William que descendía por las escalinatas para llegar a la sala infantil, se detuvo para ver mejor al bibliotecario. “¿Qué es literatura? ¿Para qué sirve? ¿De qué trata cien años de soledad?” Afuera un vientecillo apacible recorría las calles, una partecita mínima entraba a la biblioteca refrescando el rostro de William y del bibliotecario.

El bibliotecario, también asombrado del comportamiento de William, lo invitó a sentarse en uno de los mesones. “Literatura – dijo – es el arte de escribir correctamente, con cadencia elegante y belleza, respetando el idioma y las reglas ortográficas”. William frunció levemente el ceño como queriendo decir que no entendía todo lo dicho. El bibliotecario no se alteró, su estado de ánimo era rebosante al observar que William estaba totalmente cambiado. No era ese joven agresivo, petulante, cizañero y violento. Había cambiado en un santiamén.
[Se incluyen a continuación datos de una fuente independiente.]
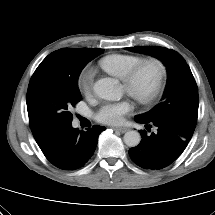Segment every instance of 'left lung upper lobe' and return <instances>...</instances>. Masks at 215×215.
Segmentation results:
<instances>
[{
  "instance_id": "1",
  "label": "left lung upper lobe",
  "mask_w": 215,
  "mask_h": 215,
  "mask_svg": "<svg viewBox=\"0 0 215 215\" xmlns=\"http://www.w3.org/2000/svg\"><path fill=\"white\" fill-rule=\"evenodd\" d=\"M127 49L160 59L168 71V81L161 102L138 117L172 120L194 132L198 117V88L184 58L174 50L157 46H138Z\"/></svg>"
}]
</instances>
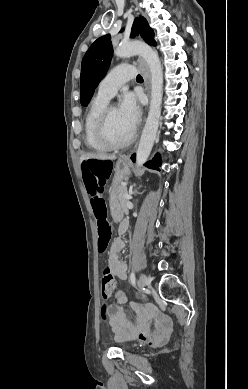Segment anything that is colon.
<instances>
[{
	"label": "colon",
	"mask_w": 248,
	"mask_h": 389,
	"mask_svg": "<svg viewBox=\"0 0 248 389\" xmlns=\"http://www.w3.org/2000/svg\"><path fill=\"white\" fill-rule=\"evenodd\" d=\"M84 182L89 194L90 205L97 219L98 225V252L104 253L109 245L112 236V228L107 220L104 192L106 182L110 180V172L113 171V162L110 157H83ZM116 287V281L109 267H105L101 275V295L104 300L102 308V319L104 322L110 320L106 301L109 299ZM113 299L127 298L128 293L123 288L114 291Z\"/></svg>",
	"instance_id": "colon-1"
}]
</instances>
“Acerca de la pregunta: ¿Para qué sirve la literatura? – continuó hablando el bibliotecario, mientras acariciaba un texto –: La literatura nos recrea, nos forma, nos educa, nos hace seres humanos, nos hace valorar y valorarnos como personas que viven en comunidad”.

William sonrió. Aquello le parecía fantástico. Sentía una sensación de libertad y tranquilidad. Por primera vez, sintió una felicidad profunda. No se sentía excluido, ni rechazado por los libros y el bibliotecario. Volvió a mirar el libro que tenía entre sus manos. Lo abría y lo cerraba. Lo miraba en las primeras y últimas páginas sin poder precisar.
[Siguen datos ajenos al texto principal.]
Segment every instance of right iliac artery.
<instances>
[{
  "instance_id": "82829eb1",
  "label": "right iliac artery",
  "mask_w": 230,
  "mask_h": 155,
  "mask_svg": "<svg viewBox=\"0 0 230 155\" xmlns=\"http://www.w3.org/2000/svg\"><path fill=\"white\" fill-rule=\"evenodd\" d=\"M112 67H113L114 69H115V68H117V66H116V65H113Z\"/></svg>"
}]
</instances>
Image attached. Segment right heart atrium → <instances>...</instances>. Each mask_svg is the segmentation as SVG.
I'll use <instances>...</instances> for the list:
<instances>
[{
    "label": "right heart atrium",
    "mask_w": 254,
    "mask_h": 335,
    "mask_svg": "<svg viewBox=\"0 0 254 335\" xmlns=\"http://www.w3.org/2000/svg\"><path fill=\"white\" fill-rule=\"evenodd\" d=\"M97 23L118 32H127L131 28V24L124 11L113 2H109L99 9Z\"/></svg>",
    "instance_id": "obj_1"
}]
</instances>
“Cien años de soledad – continúo el bibliotecario – es la obra cumbre de Gabo, que relata con maestría la costa atlántica, su pueblo natal, las guerras, las atrocidades del gobierno y las posibilidades de ser libre el pueblo colombiano. Mediante su brillante narración literaria puede establecerse el origen de Macondo (Aracataca), la masacre de las bananeras en 1928 a manos de la United Fruit Company y los hechos más originales con una literatura exquisita, diría que poética”.
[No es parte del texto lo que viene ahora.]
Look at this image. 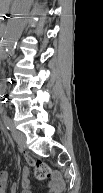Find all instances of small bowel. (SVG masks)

William absorto escuchaba. Por primera vez lo hacía y de qué manera. Sin dejar de acariciar el libro, tímidamente preguntó: “¿Cómo hago para leerlo? ¿Qué debo hacer?” Lo dijo con ansiedad, con sinceridad. El bibliotecario, henchido de emoción, caminó por el salón, calculando cada paso. Dimensionó el interés del joven y comprendiendo que se había producido un “milagro”, le contestó puntualmente: “Hay varias formas joven William: Uno es que venga las veces que sea necesario a leer en la sala de lectura y dos, prestárselo para que lo lleve a casa”.

William lo miró desconcertado. “¿Podría llevarlo a casa? ¿Me lo podría robar”. “No lo hará. Su metamorfosis es admirable. El libro es el mejor amigo de la especie humana. Una persona que lee es feliz”, respondió el bibliotecario. William, suspiró. “De ahora en adelante, dejaré de hacer fechorías, me dedicaré a leer”, dijo con certeza. Se puso en pie y comenzó la lectura: “Muchos años después, frente al pelotón de fusilamiento, el coronel Aureliano Buendía había de recordar aquella tarde remota en que su padre lo llevó a conocer el hielo”.  “Este comienzo me parece fantástico”, dijo cerrando con prudencia el libro.

Desaparecieron las pilatunas en el barrio. William se encerró a leer Cien años de soledad, a departir sueños surrealistas e incluso, a inventar nuevos. Había encontrado el camino mágico de la creación literaria.